Região

Memória de Gigante: Sebastião Salgado desembarca na Amazônia com a força brutal de “Trabalhadores”

Enquanto tem gente por aí gastando rios de dinheiro público para lustrar a própria imagem em rede social, o Centro Cultural Banco da Amazônia resolveu trazer para Belém algo que realmente carrega peso, história e verdade. A partir do dia 15 de abril, a Galeria 1 recebe a exposição “Trabalhadores”, do mestre Sebastião Salgado — um mineiro que entendeu como poucos que o suor do povo é o que realmente move o mundo.

A mostra, que é um verdadeiro soco no estômago de quem ignora o esforço humano, reúne cerca de 150 fotografiasproduzidas entre 1986 e 1992. É uma arqueologia visual de um tempo em que a máquina ainda não tinha “engolido” o homem por completo.

De Serra Pelada ao Mundo: O suor sem Photoshop

Para quem gosta de falar da nossa região apenas como “potência simbólica” em discursos prontos, Salgado vai além e mostra o que é a Amazônia real. Um dos pontos altos da exposição é o registro monumental do garimpo de Serra Pelada. São milhares de corpos em movimento, uma paisagem de esforço extremo que faz qualquer “equipe técnica” de gabinete parecer brincadeira de criança.

Mas o mapa do trabalho de Salgado não para no Pará:

  • Tem o corte da cana-de-açúcar no Brasil e o chá na África;

  • A luta dos pescadores de atum no Mediterrâneo;

  • E o perigo real das minas de carvão na Índia e do enxofre na Indonésia.

É o trabalho humano em sua dimensão mais essencial, registrado antes que a tecnologia viesse para “redefinir funções” — ou, em bom português, antes de mandar muita gente para o olho da rua.

O Legado de um Mestre

Trazer essa exposição pela primeira vez para a Amazônia é um gesto de reconhecimento necessário. Sebastião Salgado, que nos deixou em maio de 2025, transformou o fotojornalismo em um testemunho ético. No contraste do seu preto e branco, não tem espaço para “jeitinho” ou mentira; o que se vê é a densidade de quem viveu para documentar a condição humana.

Anote na Agenda (é de graça!)

A “sangria desatada” da falta de cultura em alguns cantos não tem desculpa aqui: a entrada é gratuita.
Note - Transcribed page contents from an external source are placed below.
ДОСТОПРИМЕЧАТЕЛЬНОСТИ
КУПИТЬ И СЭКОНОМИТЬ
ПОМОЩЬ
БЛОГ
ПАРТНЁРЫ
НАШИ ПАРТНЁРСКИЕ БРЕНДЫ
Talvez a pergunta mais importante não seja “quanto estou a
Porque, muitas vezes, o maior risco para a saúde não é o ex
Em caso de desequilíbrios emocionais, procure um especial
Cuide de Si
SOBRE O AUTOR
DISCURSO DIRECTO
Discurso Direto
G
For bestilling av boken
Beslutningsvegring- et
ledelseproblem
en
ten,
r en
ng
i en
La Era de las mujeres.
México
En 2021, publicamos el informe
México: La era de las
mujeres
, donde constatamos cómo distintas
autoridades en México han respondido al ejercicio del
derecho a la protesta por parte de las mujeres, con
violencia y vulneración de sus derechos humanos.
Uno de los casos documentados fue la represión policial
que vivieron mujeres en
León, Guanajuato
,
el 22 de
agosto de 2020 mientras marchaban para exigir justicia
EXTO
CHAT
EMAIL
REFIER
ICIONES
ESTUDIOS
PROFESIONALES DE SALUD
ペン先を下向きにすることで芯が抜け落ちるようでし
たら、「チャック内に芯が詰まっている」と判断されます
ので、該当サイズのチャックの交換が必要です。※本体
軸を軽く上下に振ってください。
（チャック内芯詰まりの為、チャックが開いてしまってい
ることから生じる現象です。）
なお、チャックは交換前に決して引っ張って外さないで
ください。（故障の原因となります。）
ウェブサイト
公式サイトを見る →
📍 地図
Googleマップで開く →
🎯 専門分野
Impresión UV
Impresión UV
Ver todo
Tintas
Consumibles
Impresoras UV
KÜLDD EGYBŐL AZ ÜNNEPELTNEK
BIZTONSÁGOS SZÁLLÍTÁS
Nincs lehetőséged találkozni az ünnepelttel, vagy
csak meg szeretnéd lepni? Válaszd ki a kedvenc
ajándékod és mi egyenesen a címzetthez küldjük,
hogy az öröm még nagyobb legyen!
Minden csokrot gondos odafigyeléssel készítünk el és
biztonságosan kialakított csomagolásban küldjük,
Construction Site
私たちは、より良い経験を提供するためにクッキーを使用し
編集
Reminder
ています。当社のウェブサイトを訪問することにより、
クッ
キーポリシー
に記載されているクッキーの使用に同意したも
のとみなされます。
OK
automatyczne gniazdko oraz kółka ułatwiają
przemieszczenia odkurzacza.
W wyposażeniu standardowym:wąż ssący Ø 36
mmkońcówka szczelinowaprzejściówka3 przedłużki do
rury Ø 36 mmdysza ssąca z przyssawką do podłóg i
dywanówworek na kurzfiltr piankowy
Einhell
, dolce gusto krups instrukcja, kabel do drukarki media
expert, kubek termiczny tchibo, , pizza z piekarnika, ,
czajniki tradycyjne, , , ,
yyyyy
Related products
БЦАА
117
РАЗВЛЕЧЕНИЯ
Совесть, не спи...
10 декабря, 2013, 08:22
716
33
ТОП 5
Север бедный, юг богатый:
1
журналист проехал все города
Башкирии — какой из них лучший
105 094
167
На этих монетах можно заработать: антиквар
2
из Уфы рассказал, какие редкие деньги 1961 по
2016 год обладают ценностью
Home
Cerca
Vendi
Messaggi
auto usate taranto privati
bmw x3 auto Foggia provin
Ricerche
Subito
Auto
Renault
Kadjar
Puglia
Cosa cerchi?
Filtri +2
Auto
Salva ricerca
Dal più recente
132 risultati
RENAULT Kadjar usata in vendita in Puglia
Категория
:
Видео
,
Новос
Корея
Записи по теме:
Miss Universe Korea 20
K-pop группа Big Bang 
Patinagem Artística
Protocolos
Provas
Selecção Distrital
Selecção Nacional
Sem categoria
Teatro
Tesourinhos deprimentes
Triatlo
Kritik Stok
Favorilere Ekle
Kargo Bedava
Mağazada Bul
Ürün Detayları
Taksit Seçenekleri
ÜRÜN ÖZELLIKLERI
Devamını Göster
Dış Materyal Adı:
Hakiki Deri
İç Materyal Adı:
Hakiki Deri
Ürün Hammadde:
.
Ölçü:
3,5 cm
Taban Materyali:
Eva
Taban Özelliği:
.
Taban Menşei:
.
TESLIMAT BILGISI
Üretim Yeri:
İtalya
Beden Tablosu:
A exposição fica em cartaz até 16 de agosto, com oficinas e palestras que prometem esticar o diálogo para além da moldura do quadro.

Se você quer ver como se constrói uma obra de verdade, sem os filtros de assessores bajuladores, o caminho é a Presidente Vargas. O resto é propaganda de quem não tem o que mostrar. Ô coitado!